6. Judicial Redefinition and the 100-Metre Controversy

In November 2025, the Supreme Court adopted a height-based definition of the Aravalli Hills as landforms rising at least 100 metres above local relief. Environmental groups and geologists argued that this criterion ignored geological continuity and ecological function, potentially stripping legal protection from nearly 90% of the range due to its ancient, eroded character.¹¹

Following widespread public opposition, the Court stayed its own order in December 2025, constituted a high-powered expert committee, and imposed a freeze on new mining leases pending the preparation of a Management Plan for Sustainable Mining (MPSM).¹² As of January 2026, the ban remains in force.

This episode exposes a recurring tension in Indian environmental jurisprudence: reliance on technocratic and reductionist definitions that prioritise administrative clarity over ecological science, often necessitating corrective intervention after substantial damage has already occurred.

7. Ecological and Social Consequences

The degradation of the Aravallis has produced cascading ecological and social impacts. Groundwater levels in mining-intensive zones have declined by 10–15 metres, exacerbating water scarcity across Haryana and Rajasthan.¹³ Loss of vegetative cover has intensified dust storms and worsened air quality in Delhi-NCR, contributing to respiratory illnesses, including silicosis, among mining-affected communities.¹⁴

Habitat fragmentation threatens biodiversity and disrupts wildlife corridors, while unchecked urbanisation heightens human–wildlife conflict. These outcomes collectively undermine the ecological resilience of north-western India and increase vulnerability to climate extremes.

8. Conclusion

The dismantling of the Aravalli Range reflects not a failure of scientific knowledge but a failure of governance. Successive governments have prioritised extractive growth and short-term revenue over ecological sustainability, while judicial interventions have remained episodic and largely reactive. Height-based legal classifications and fragmented enforcement mechanisms have enabled the systematic erosion of one of India’s most critical ecological systems.

Effective protection of the Aravallis requires a shift from reductionist definitions to landscape-level ecological governance, the establishment of a statutory conservation authority, and accountability for past violations.
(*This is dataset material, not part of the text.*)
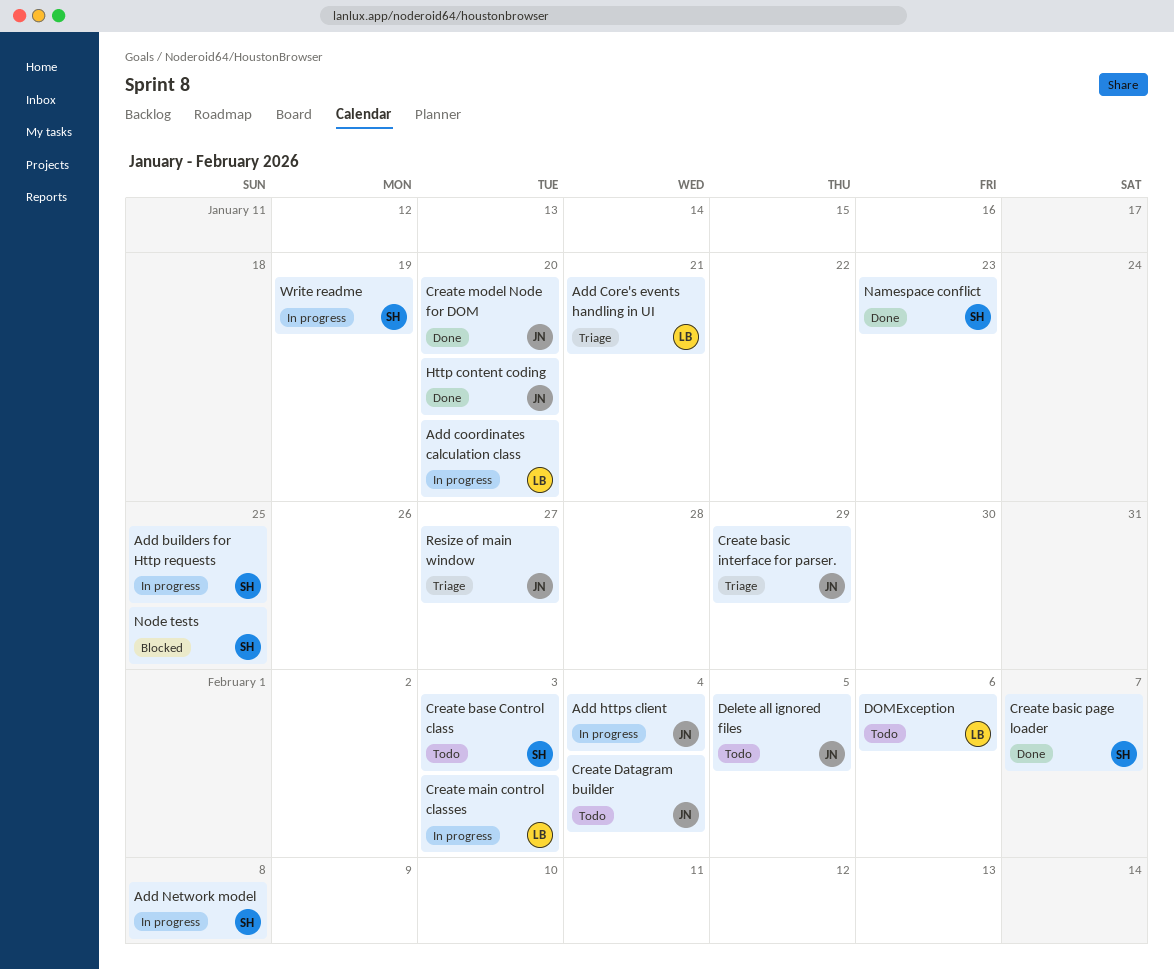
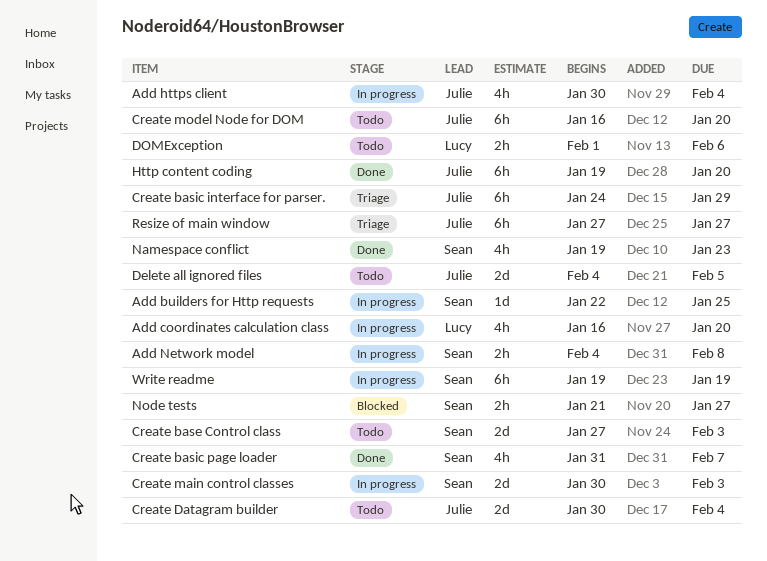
Add Core's events handling in UI: present -> none
Create main control classes, owner: Lucy -> Sean
Create model Node for DOM, status: Done -> Todo
Node tests, due: Jan 25 -> Jan 27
The fate of the Aravallis ultimately raises a broader question: whether India’s development trajectory can reconcile economic growth with the preservation of the ecological foundations upon which that growth depends.

References

1.     Valdiya, K S (2016): The Making of India: Geodynamic Evolution, Springer.

2.     Geological Survey of India (2019): “National Geological Monuments of India.”

3.     Central Arid Zone Research Institute (2018): Desertification and Wind Erosion in North-West India.

4.     Central Ground Water Board (2020): Groundwater Recharge Assessment for NCR.

5.     Wildlife Institute of India (2018): Impact of Land-Use Change in the Aravalli Landscape.

6.     Possehl, G L (2002): The Indus Civilization, AltaMira Press.

7.     Singh, R N et al (2017): “Copper Mining and Metallurgy in the Tosham Hills,” Indian Archaeology Review.

8.     Ministry of Environment and Forests (1992): Notification under Environment (Protection) Act, 1986.

9.     M C Mehta v Union of India, Supreme Court Orders (2003, 2004, 2009).

10.  Centre for Science and Environment (2018): Rajasthan’s Vanishing Hills.

11.  Supreme Court of India (2025): Order dated November 2025 on Aravalli definition.

12.  Supreme Court of India (2025): Order dated December 2025 staying earlier definition.

13.  Central Ground Water Board (2021): Groundwater Depletion in Mining Regions.

14.  National Institute of Occupational Health (2019): Silicosis among Mine Workers in North India.